▶ **BRANO FORNITO**:

╭──

Alla Corte di Ludovico Gonzaga

Nel 1458 l’artista padovano Andrea Mantegna viene invitato dal marchese Ludovico II Gonzaga a soggiornare nella bellissima Mantova, città lombarda di cui egli è signore.

Dopo molte insistenze, l’invito viene accolto ufficialmente dall’artista solo all’inizio degli anni Sessanta del Quattrocento, quando Andrea Mantegna decide di trasferirsi nella città mantovana insieme alla propria famiglia.

Presso la corte dei Gonzaga, Andrea Mantegna viene nominato pittore di corte, trovandosi così continuamente impegnato a sperimentare le proprie capacità artistiche su differenti fronti: da una parte l’impegno nei confronti della pittura sacra e della ritrattistica, dall’altra la grande decorazione pittorica e l’incisione.

La presenza del pittore veneto non è la sola che porta grande lustro e prestigio alla corte di Ludovico II Gonzaga, infatti il marchese decide di chiamare a lavorare nella propria città anche importanti architetti italiani, quali Luca Fancelli e Leon Battista Alberti, impegnati nella costruzione della Chiesa di S. Andrea dove oggi è possibile rendere omaggio alla tomba di Andrea Mantegna.

A partire dal suo soggiorno mantovano, Mantegna si inserisce sempre più in un ambiente favorevole alla promozione delle arti garantito dai suoi committenti, un clima che verrà conservato anche nel secolo successivo grazie all’arrivo in città di Giulio Romano impegnato nella realizzazione architettonica e pittorica del Palazzo Te tra il 1525 e il 1535.

La Camera degli Sposi

Il 16 giugno del 1465 Ludovico II Gonzaga commissiona al Mantegna la realizzazione di uno dei lavori più raffinati e impegnati di quel tempo, oggi considerato uno dei capolavori più celebri dell’arte rinascimentale italiana, ma anche una delle opere d’arte più significative per i valori politici che possiede.

Questo celeberrimo capolavoro dell’arte si conserva in un ambiente del Castello di San Giorgio, annesso al Palazzo Ducale di Mantova e oggi è conosciuto come la Camera degli Sposi, o “Camera picta” (camera dipinta) come viene citata nelle fonti storiche.

Da un punto di vista architettonico la sala si presenta come uno spazio quasi cubico coperto da una volta a padiglione e interamente decorato da straordinarie pitture che celebrano non solo la grandezza della corte Gonzaga, ma specialmente la figura di Ludovico II Gonzaga e della moglie Barbara in qualità di committenti dell’opera.

L’elogio a Ludovico è testimoniato da un’epigrafe dedicatoria in latino, sostenuta da putti alati posizionati al di sopra dell’attuale porta d’ingresso alla sala: “All’illustre Ludovico secondo marchese di Mantova, principe ottimo e invincibile nella fede, e all’illustre Barbara sua consorte, incomparabile gloria delle donne, il loro Andrea Mantegna padovano compì questa tenue opera in loro onore nell’anno 1474”.

╰──

▶ **ESERCIZIO**: Riporta il tratto del brano su Mantegna alla corte dei Gonzaga che va da "Nel 1458 l’artista" fino a "pittorica e l’incisione.", rinominando in "Mantegna" ogni occorrenza di "Andrea Mantegna".

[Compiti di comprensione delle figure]
╭──

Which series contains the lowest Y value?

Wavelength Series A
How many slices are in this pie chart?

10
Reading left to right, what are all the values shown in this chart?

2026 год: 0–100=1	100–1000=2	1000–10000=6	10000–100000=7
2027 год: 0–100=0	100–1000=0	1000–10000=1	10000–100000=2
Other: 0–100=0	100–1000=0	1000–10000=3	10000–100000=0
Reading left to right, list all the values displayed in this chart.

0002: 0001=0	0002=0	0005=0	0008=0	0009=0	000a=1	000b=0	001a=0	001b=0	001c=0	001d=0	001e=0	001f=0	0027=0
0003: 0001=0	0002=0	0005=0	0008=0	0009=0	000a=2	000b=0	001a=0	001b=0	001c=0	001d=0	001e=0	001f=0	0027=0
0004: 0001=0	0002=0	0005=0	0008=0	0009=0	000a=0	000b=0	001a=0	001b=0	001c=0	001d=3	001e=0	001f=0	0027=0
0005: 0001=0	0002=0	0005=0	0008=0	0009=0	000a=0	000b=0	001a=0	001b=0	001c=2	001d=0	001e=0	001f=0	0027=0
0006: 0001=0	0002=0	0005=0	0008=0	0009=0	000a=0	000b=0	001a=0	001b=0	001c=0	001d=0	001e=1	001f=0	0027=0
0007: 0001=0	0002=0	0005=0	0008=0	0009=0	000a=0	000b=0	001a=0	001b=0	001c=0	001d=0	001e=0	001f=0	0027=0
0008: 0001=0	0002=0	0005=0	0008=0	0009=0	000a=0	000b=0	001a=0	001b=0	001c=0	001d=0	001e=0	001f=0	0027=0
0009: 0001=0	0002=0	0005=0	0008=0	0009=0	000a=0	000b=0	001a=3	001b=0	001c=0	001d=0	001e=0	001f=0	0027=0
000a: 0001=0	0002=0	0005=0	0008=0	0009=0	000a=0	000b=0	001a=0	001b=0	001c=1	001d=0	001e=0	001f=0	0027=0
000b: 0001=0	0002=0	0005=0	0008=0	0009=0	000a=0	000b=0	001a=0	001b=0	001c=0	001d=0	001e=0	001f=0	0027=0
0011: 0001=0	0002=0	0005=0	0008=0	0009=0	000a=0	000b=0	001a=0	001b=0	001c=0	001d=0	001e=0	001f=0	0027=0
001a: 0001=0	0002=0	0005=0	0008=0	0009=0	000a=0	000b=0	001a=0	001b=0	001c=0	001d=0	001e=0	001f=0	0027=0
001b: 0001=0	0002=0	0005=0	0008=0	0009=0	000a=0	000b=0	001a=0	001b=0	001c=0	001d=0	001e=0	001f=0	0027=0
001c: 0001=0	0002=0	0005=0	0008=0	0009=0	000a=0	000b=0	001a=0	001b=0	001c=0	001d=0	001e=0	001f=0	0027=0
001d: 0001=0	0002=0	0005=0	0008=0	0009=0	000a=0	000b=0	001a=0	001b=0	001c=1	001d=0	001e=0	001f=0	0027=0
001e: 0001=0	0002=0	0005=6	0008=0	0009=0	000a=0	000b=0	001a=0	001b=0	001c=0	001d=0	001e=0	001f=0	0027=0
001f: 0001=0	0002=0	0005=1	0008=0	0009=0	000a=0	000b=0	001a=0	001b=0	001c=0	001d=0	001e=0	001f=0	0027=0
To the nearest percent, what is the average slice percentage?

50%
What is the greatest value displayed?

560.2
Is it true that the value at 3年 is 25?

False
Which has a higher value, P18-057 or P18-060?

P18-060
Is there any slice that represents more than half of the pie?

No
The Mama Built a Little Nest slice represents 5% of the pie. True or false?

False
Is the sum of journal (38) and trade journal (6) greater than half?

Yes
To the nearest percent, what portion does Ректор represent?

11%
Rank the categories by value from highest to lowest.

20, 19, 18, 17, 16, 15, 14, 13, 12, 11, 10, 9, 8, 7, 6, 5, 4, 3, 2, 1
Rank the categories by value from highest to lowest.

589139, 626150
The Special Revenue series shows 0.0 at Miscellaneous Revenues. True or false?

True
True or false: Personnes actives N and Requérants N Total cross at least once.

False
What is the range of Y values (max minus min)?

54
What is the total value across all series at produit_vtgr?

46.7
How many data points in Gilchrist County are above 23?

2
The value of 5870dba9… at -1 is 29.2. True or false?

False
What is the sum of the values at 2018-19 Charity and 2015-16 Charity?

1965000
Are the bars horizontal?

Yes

╰──

▶ **RISULTATO**:
Nel 1458 l’artista padovano Mantegna viene invitato dal marchese Ludovico II Gonzaga a soggiornare nella bellissima Mantova, città lombarda di cui egli è signore.

Dopo molte insistenze, l’invito viene accolto ufficialmente dall’artista solo all’inizio degli anni Sessanta del Quattrocento, quando Mantegna decide di trasferirsi nella città mantovana insieme alla propria famiglia.

Presso la corte dei Gonzaga, Mantegna viene nominato pittore di corte, trovandosi così continuamente impegnato a sperimentare le proprie capacità artistiche su differenti fronti: da una parte l’impegno nei confronti della pittura sacra e della ritrattistica, dall’altra la grande decorazione pittorica e l’incisione.